A script on my-project.invoice that sums the amounts of all invoice lines and writes the total back to the parent invoice.
function execute(api, dataObject, params) {
var lines = api.getRelatedObjects(
dataObject._reference,
'invoices',
'invoiceLines'
);
var total = 0;
for (var i = 0; i < lines.length; i++) {
total += lines[i].amount ? lines[i].amount.amount : 0;
}
api.update(dataObject._reference, {
totalAmount: { amount: total, currency: 'EUR' }
});
api.log('Invoice total updated: ' + total);
}
Example: manual action with parameters
A script triggered manually by the user. Parameters are resolved from the current object before the script runs.
{
"name": "sendReminder",
"type": "javascript",
"scope": "OBJECT",
"trigger": "MANUAL",
"javascriptFile": "scripts/sendReminder",
"parameters": [
{ "name": "recipientEmail", "dataType": "EMAIL", "formula": "emailAddress" },
{ "name": "dueDate", "dataType": "DATE", "formula": "expiryDate" }
],
"preconditions": ["emailAddress != null"]
}
function execute(api, dataObject, params) {
var email = params.recipientEmail;
var due = params.dueDate;
if (!email) {
api.notify('No email address on this record.', 'WARNING');
return;
}
api.create('reminderLogs', {
sentTo: email,
sentAt: new Date().toISOString(),
dueDate: due,
contract: dataObject._reference
});
api.notify('Reminder sent to ' + email, 'INFO');
}
Example: compute current-month boundaries in tenant timezone
new Date() returns the current moment in UTC. For tenants in a timezone ahead of UTC, an event that fires at 23:00 UTC may already be the next calendar day locally. This example creates a budget for the current month in the tenant's local calendar.

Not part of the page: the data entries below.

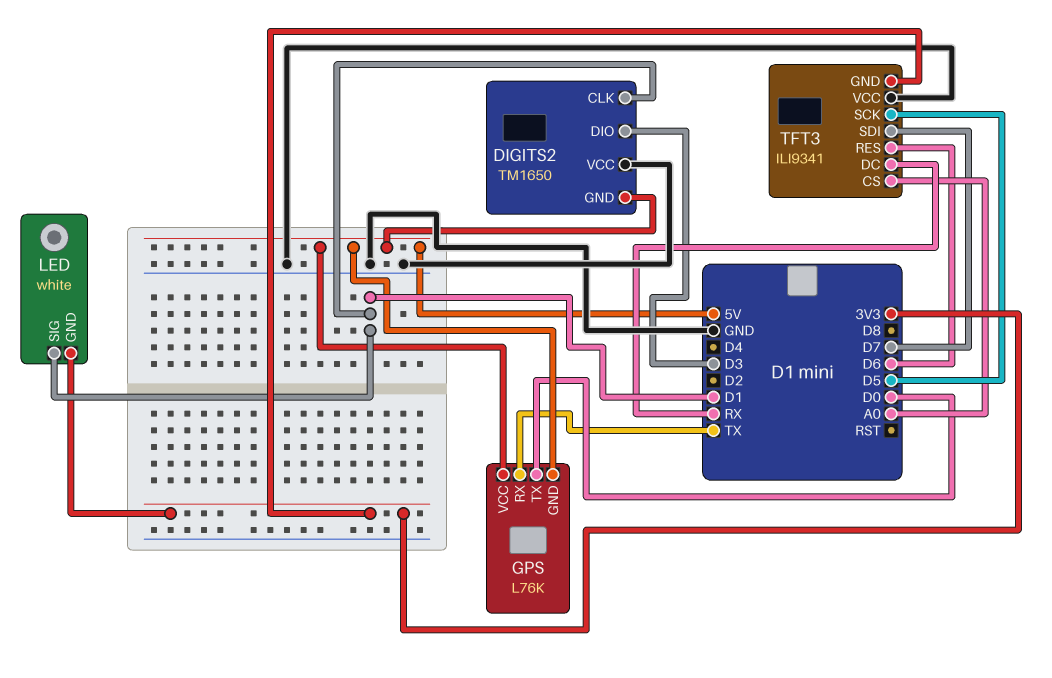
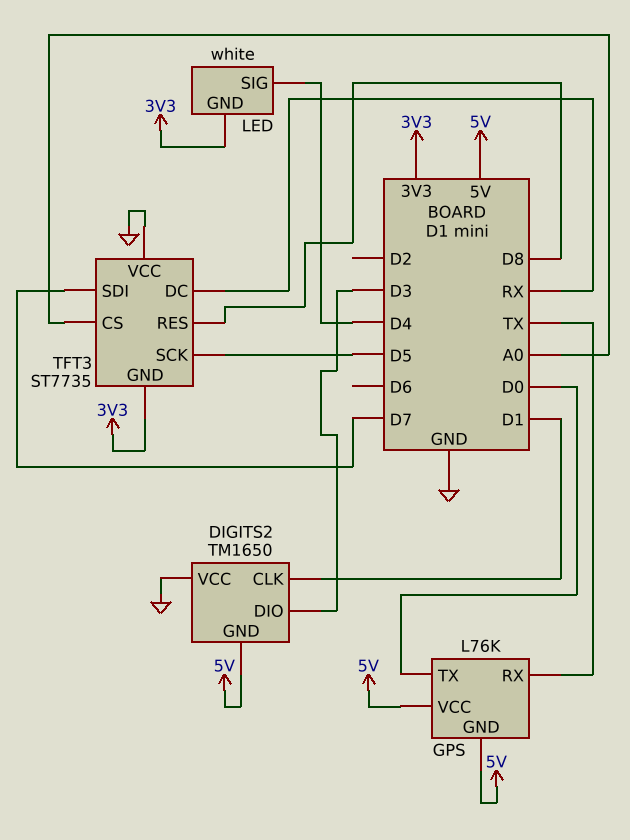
LED pin SIG: D1 -> D4
TFT3: ILI9341 -> ST7735
TFT3 pin RES: D6 -> D8

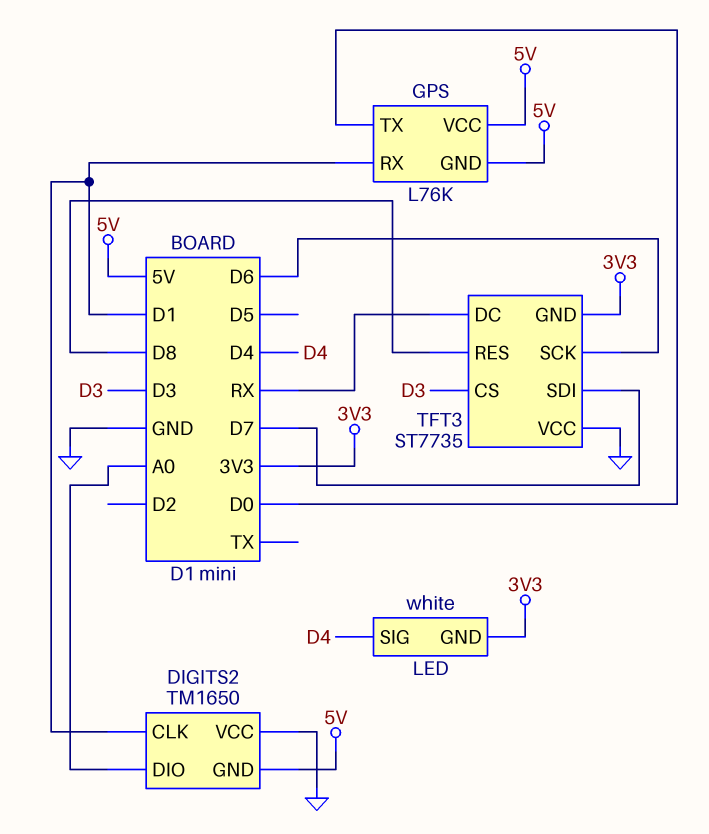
DIGITS2 pin DIO: D3 -> A0
GPS pin RX: TX -> D1
TFT3 pin CS: A0 -> D3
TFT3 pin SCK: D5 -> D6

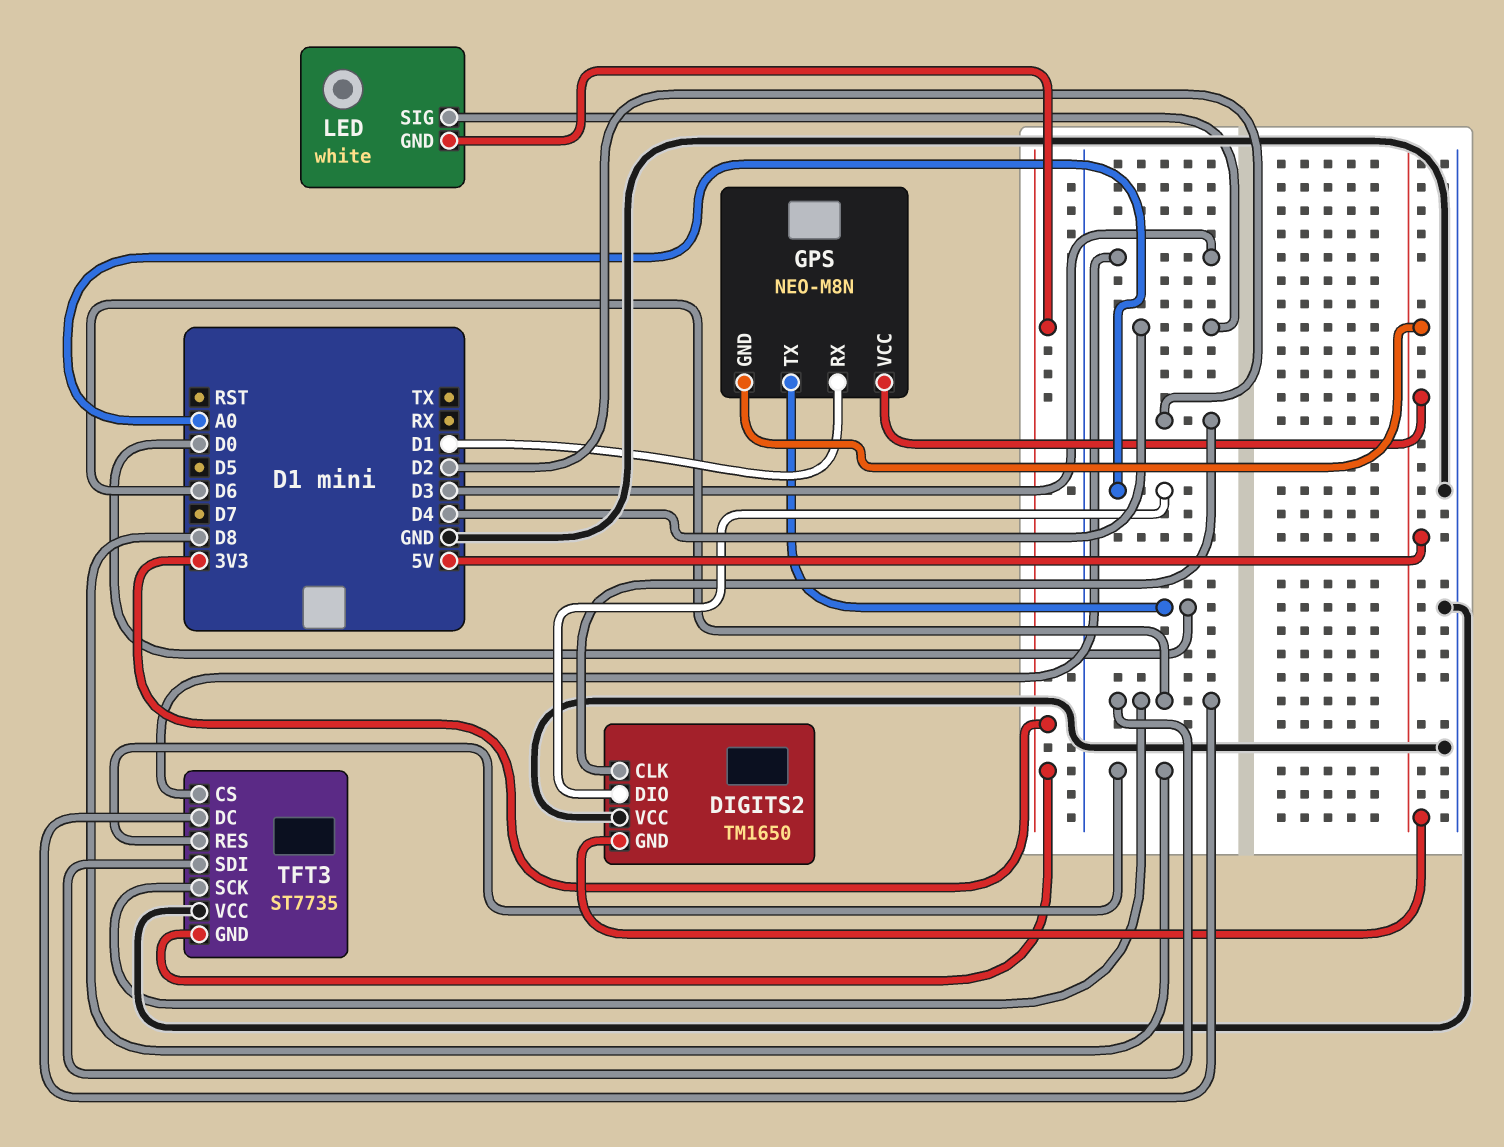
DIGITS2 pin CLK: D1 -> D2
GPS: L76K -> NEO-M8N
TFT3 pin DC: RX -> D6
TFT3 pin SDI: D7 -> D6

function execute(api, dataObject, params) {
var tz = api.getTimeZone();
var tenantNow = new Date(new Date().toLocaleString('en-US', { timeZone: tz }));
var from = new Date(tenantNow.getFullYear(), tenantNow.getMonth(), 1);
var to = new Date(tenantNow.getFullYear(), tenantNow.getMonth() + 1, 1);
api.create('budgets', {
from: from.toISOString().slice(0, 10),
to: to.toISOString().slice(0, 10),
agreement: dataObject._reference
});
}
toLocaleString('en-US', { timeZone: tz }) produces a locale string that, when parsed back via new Date(), gives a Date object whose .getFullYear(), .getMonth(), and .getDate() reflect the tenant's wall-clock time. The ISO date string is then sliced to YYYY-MM-DD for storage.